### [Required work]
Only the text should come through, so restate the listing exactly and drop its images.

### [Extracted entries]

*** Block opens ***

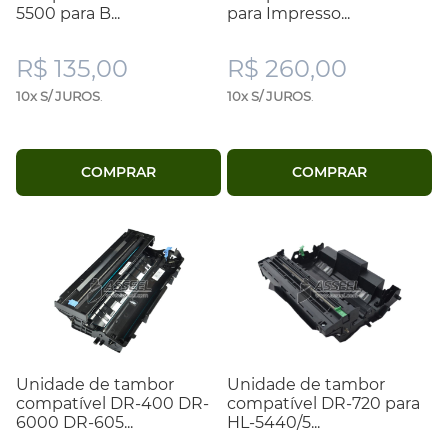
5500 para B...
para Impresso...
R$ 135,00
R$ 260,00
10x S/ JUROS
.
10x S/ JUROS
.
COMPRAR
COMPRAR
Unidade de tambor
Unidade de tambor
compatível DR-400 DR-
compatível DR-720 para
6000 DR-605...
HL-5440/5...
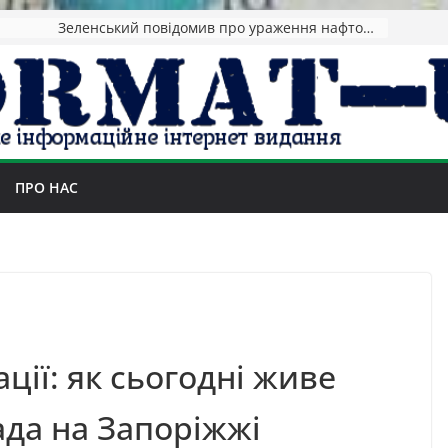
Зеленський повідомив про ураження нафтозаводів РФ за понад 1300 км від фронту
ПРО НАС
ції: як сьогодні живе
ада на Запоріжжі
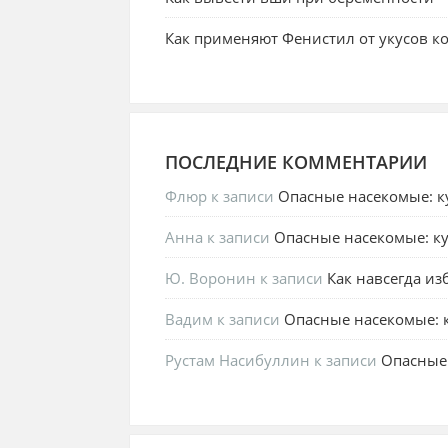
Как применяют Фенистил от укусов к
ПОСЛЕДНИЕ КОММЕНТАРИИ
Флюр
к записи
Опасные насекомые: к
Анна
к записи
Опасные насекомые: ку
Ю. Воронин
к записи
Как навсегда из
Вадим
к записи
Опасные насекомые: к
Рустам Насибуллин
к записи
Опасные 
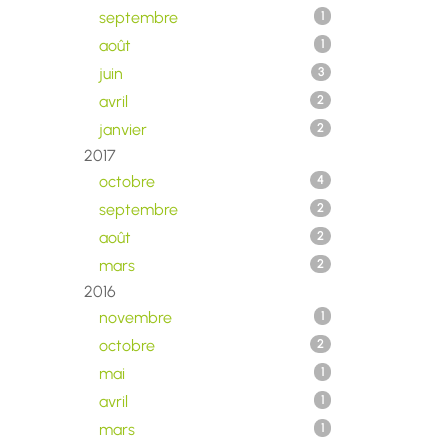
septembre
1
août
1
juin
3
avril
2
janvier
2
2017
octobre
4
septembre
2
août
2
mars
2
2016
novembre
1
octobre
2
mai
1
avril
1
mars
1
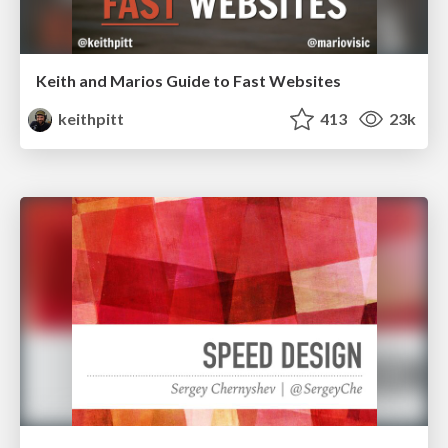
Keith and Marios Guide to Fast Websites
keithpitt
413
23k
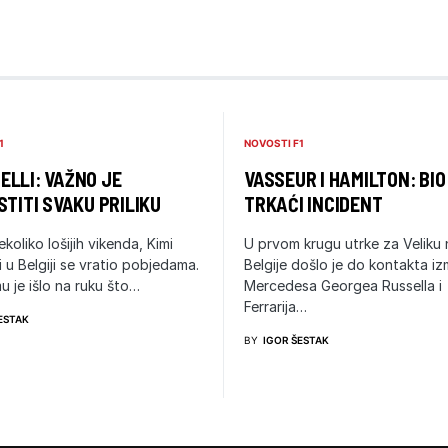
1
NOVOSTI F1
LLI: VAŽNO JE
VASSEUR I HAMILTON: BIO
STITI SVAKU PRILIKU
TRKAĆI INCIDENT
ekoliko lošijih vikenda, Kimi
U prvom krugu utrke za Veliku
i u Belgiji se vratio pobjedama.
Belgije došlo je do kontakta i
u je išlo na ruku što…
Mercedesa Georgea Russella i
Ferrarija…
ESTAK
BY
IGOR ŠESTAK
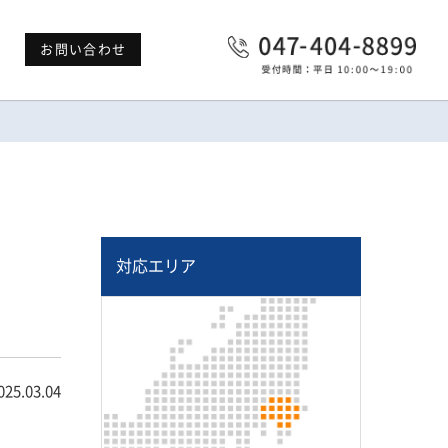
お問い合わせ
対応エリア
025.03.04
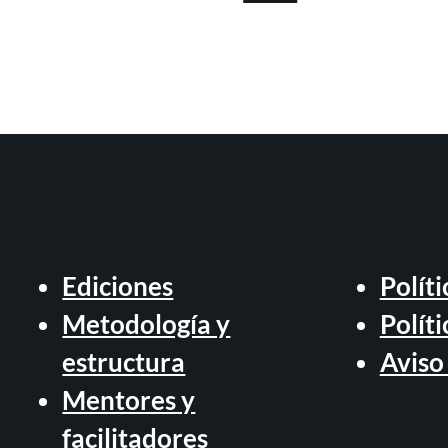
Ediciones
Políti
Metodología y
Polít
estructura
Aviso 
Mentores y
facilitadores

*** Block closes ***

### [Task output]
5500 para B...
para Impresso...
R$ 135,00
R$ 260,00
10x S/ JUROS
.
10x S/ JUROS
.
COMPRAR
COMPRAR
Unidade de tambor
Unidade de tambor
compatível DR-400 DR-
compatível DR-720 para
6000 DR-605...
HL-5440/5...
Зеленський повідомив про ураження нафтозаводів РФ за понад 1300 км від фронту
ПРО НАС
ції: як сьогодні живе
ада на Запоріжжі
Как применяют Фенистил от укусов к
ПОСЛЕДНИЕ КОММЕНТАРИИ
Флюр
к записи
Опасные насекомые: к
Анна
к записи
Опасные насекомые: ку
Ю. Воронин
к записи
Как навсегда из
Вадим
к записи
Опасные насекомые: к
Рустам Насибуллин
к записи
Опасные 
septembre
1
août
1
juin
3
avril
2
janvier
2
2017
octobre
4
septembre
2
août
2
mars
2
2016
novembre
1
octobre
2
mai
1
avril
1
mars
1
Keith and Marios Guide to Fast Websites
keithpitt
413
23k
1
NOVOSTI F1
LLI: VAŽNO JE
VASSEUR I HAMILTON: BIO
STITI SVAKU PRILIKU
TRKAĆI INCIDENT
ekoliko lošijih vikenda, Kimi
U prvom krugu utrke za Veliku
i u Belgiji se vratio pobjedama.
Belgije došlo je do kontakta i
u je išlo na ruku što…
Mercedesa Georgea Russella i
Ferrarija…
ESTAK
BY
IGOR ŠESTAK
お問い合わせ
対応エリア
025.03.04
Ediciones
Políti
Metodología y
Polít
estructura
Aviso 
Mentores y
facilitadores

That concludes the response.